His eyes narrowed, and it seemed to me that his face sharpened its lines, took on more definition along with more anger. “She was murdered. It was quick and vicious, and I was elsewhere. What more do you want?”
“I want to know how far you traced the killer.” I had absolutely no doubts that he’d done so. I’d raced after the car full of gunmen who’d shot down Manny, and if Quintus truly cared for the woman, he’d have done the same.
Seconds passed, thick and ominous. “It’s not that simple,” he finally said. “Even the Djinn can’t fight shadows.”
“How far did you trace the attack, Quintus?”
He looked past me, at Luis, who was snoring lightly on the couch. “I traced it to the end.”
“What does that—”
“Don’t ask me, Cassiel.
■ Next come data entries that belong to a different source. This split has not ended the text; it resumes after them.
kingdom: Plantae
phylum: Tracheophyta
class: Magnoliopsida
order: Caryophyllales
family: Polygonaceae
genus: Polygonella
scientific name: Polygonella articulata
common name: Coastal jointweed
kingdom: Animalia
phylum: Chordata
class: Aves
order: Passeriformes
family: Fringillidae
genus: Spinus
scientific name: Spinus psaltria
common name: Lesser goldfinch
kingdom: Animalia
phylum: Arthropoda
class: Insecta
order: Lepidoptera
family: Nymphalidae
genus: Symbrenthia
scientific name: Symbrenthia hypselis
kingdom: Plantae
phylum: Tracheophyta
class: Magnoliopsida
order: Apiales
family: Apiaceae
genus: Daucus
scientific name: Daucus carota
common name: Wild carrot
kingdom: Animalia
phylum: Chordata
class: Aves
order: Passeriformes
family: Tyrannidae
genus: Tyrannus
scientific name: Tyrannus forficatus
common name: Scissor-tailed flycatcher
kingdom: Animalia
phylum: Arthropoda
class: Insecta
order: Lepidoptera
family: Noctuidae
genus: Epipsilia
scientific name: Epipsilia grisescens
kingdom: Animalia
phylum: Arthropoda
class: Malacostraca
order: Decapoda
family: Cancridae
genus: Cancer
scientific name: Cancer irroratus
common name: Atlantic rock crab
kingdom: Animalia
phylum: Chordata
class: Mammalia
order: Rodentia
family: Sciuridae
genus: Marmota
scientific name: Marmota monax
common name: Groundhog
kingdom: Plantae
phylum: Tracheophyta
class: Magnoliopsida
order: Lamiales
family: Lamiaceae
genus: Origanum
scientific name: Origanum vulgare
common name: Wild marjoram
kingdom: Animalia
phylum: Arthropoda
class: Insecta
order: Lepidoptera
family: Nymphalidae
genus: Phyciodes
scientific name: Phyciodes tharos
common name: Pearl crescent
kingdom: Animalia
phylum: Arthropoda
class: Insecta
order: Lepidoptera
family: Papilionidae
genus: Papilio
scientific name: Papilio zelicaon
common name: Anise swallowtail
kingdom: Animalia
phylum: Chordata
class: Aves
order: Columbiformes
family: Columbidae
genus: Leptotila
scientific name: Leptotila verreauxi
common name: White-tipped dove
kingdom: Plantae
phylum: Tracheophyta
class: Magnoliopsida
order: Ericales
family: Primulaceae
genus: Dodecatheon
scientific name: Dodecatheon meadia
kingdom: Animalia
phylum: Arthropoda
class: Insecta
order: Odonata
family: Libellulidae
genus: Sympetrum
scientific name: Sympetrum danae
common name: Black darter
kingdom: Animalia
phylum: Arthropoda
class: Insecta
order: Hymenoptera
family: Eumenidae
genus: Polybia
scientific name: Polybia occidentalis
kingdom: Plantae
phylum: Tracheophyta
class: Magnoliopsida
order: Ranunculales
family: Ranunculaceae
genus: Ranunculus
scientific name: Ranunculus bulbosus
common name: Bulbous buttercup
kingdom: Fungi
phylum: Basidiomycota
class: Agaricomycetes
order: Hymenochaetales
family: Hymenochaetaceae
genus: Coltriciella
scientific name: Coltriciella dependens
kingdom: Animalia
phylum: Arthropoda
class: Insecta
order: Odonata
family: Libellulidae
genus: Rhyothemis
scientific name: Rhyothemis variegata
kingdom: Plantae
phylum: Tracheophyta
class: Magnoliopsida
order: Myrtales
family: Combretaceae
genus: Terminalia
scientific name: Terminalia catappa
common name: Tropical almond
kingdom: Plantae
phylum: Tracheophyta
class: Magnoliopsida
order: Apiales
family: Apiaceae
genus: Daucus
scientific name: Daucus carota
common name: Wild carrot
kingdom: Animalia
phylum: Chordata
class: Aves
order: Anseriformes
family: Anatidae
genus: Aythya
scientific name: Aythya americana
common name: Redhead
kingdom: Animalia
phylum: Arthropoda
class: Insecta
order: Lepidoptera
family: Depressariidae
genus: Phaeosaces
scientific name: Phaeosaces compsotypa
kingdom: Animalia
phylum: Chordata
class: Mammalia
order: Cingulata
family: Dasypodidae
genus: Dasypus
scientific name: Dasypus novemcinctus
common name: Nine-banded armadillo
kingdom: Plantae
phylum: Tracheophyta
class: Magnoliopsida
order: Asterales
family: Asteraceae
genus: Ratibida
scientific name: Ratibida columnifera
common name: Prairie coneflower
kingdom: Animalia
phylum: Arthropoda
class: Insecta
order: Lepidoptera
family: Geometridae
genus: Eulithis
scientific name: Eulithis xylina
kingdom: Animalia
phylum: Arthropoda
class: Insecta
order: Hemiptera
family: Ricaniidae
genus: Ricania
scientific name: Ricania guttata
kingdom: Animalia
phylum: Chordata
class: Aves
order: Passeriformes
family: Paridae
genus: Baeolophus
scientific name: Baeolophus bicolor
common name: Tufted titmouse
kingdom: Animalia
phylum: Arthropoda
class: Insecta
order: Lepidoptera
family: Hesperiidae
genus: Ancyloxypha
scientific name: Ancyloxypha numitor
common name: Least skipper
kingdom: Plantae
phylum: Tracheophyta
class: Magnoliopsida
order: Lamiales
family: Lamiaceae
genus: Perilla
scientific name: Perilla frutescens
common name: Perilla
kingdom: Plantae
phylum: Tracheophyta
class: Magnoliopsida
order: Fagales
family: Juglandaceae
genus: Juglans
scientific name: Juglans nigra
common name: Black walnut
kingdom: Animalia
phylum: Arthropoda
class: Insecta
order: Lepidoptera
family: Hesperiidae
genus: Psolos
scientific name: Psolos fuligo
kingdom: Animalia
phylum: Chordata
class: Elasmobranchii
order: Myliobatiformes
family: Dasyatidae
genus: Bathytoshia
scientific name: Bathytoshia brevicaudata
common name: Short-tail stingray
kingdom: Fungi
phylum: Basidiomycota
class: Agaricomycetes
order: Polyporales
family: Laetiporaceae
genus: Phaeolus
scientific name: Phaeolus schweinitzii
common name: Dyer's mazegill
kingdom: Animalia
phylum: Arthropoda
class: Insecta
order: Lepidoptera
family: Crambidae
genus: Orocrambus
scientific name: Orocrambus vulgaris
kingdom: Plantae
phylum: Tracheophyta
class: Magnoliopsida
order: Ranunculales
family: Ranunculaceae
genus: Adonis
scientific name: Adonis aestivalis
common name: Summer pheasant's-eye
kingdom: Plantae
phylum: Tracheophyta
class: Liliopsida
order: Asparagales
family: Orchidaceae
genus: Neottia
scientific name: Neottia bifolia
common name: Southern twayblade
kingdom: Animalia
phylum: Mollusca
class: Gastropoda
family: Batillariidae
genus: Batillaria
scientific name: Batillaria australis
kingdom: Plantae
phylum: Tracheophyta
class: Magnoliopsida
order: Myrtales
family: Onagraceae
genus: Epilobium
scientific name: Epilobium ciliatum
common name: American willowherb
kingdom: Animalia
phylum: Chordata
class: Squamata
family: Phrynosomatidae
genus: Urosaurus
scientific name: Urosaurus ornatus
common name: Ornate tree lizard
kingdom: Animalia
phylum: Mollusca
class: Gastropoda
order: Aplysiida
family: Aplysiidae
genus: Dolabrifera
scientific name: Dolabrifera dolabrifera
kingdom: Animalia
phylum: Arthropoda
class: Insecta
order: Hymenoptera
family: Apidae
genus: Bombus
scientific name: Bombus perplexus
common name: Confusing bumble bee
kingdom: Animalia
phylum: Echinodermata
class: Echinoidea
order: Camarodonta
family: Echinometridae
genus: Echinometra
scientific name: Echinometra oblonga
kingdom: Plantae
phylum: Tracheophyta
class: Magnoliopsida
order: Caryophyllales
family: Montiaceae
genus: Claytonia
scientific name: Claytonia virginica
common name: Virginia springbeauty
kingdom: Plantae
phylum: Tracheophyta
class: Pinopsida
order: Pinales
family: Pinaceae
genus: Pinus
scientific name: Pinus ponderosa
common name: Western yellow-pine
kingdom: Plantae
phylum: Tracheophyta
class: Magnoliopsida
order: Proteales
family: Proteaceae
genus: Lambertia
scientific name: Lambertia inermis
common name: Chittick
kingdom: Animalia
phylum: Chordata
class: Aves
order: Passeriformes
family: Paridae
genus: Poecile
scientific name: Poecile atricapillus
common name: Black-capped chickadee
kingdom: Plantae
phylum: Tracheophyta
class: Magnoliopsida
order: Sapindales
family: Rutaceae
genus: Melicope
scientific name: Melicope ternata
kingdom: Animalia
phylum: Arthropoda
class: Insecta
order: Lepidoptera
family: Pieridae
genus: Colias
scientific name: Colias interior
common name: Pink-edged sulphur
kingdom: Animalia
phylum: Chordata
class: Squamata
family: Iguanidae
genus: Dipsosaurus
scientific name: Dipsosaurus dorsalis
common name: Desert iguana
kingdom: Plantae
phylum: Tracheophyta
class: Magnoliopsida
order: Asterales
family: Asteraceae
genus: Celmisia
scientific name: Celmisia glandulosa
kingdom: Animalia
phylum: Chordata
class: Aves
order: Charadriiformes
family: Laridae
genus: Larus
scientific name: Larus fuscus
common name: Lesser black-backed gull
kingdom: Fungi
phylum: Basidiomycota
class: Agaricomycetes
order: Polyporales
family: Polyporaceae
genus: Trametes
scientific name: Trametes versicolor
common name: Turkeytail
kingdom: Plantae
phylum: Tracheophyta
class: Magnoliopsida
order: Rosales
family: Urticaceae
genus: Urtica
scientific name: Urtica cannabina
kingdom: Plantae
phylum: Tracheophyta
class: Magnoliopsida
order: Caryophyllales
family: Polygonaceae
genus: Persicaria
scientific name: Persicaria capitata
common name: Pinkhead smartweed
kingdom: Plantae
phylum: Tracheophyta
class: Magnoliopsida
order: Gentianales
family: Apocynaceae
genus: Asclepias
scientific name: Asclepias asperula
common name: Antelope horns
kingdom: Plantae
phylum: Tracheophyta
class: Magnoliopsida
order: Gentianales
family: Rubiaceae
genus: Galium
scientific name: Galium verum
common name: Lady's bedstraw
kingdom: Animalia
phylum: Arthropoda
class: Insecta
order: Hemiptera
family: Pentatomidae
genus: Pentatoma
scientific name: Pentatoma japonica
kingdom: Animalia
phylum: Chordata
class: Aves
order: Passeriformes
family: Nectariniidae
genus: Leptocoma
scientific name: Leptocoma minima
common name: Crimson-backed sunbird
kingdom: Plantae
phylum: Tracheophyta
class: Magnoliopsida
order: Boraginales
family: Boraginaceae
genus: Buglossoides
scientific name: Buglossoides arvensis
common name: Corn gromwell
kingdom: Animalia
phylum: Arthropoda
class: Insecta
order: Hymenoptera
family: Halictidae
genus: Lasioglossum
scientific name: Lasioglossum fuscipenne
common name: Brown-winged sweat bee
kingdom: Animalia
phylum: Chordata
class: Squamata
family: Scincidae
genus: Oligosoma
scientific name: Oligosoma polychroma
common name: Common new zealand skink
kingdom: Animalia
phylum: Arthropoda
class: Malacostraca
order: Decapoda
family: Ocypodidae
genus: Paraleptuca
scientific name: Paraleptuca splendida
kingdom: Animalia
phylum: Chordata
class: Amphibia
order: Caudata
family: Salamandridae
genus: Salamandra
I can’t tell you.” Not, I realized, that he wouldn’t. He couldn’t. “There is a geas on me.”
A geas was a special kind of restraint, one that only a Conduit could apply—or an Oracle, I supposed. It was beyond the power of a normal Djinn, even the mightiest of us.
I had narrowed our pool of suspects considerably—and made it infinitely more dangerous. “We are going to Colorado,” I said. “We think the attacks are originating there.”
I was careful not to make it a question; a geas would force him to silence in response, or even to a lie. But a statement might pass.
It did. Quintus seemed to relax a fraction. “I hear it’s nice this time of year,” he said. “Cassiel, be careful. There are more things happening than you can see.”
I tried again. “We’re going to The Ranch.”